More simply, if you have a version before 5.0, the default is -std=gnu89; otherwise the default is -std=gnu11. (That may change in a future release, but only some time after a new ISO C standard is published and the gcc maintainers have had time to implement it and decide to make it the default. Don't hold your breath.)
Or you can avoid the question altogether by specifying the version you want using the -std=... command-line option.
Why does not GCC compile the C99 by default? I mean why is it necessary to add --std=c99 flag
everytime a code in C99 is written?
Edit: As of GCC 5, -std=gnu11 is the default. See Porting to GCC 5.
See C Dialect Options, gnu89 is the default.
`gnu89'
GNU dialect of ISO C90 (including some
C99 features). This is the default for
C code.
As #tsv mentioned, ISO C99 is not fully supported yet:
`c99'
`c9x'
`iso9899:1999'
`iso9899:199x'
ISO C99. Note that this standard is not yet fully supported; see http://gcc.gnu.org/c99status.html for more information.

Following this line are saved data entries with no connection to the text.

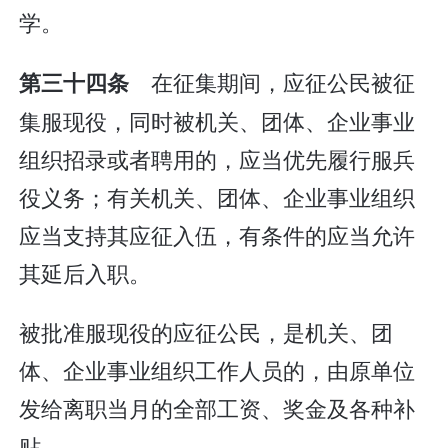
学。
在征集期间，应征公民被征
第三十四条
集服现役，同时被机关、团体、企业事业
组织招录或者聘用的，应当优先履行服兵
役义务；有关机关、团体、企业事业组织
应当支持其应征入伍，有条件的应当允许
其延后入职。
被批准服现役的应征公民，是机关、团
体、企业事业组织工作人员的，由原单位
发给离职当月的全部工资、奖金及各种补
贴。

The names `c9x' and `iso9899:199x' are deprecated.
And also:
`gnu99'
`gnu9x'
GNU dialect of ISO C99. When ISO C99 is fully implemented in GCC, this will become the default. The name `gnu9x' is deprecated.
Perhaps because it still isn't fully implemented - see C99 status.
It also could be argued C99 features haven't been widely adopted, although that's something of a circular argument.
Use the command c99 to compile C programs.
The current POSIX standard specifies the command c99, so it should be available in most Unix-like systems.
The reason is that default configurations of gcc take a really long time to be changed, since every time a default configuration is changed, it can potentially break the compilation of valid programs (in this case valid c89 programs which are invalid in c99). Starting with gcc 5.0, the default C standard used by gcc will be gnu11, which is c11 with gnu extensions (see here):
The default mode for C is now -std=gnu11 instead of -std=gnu89.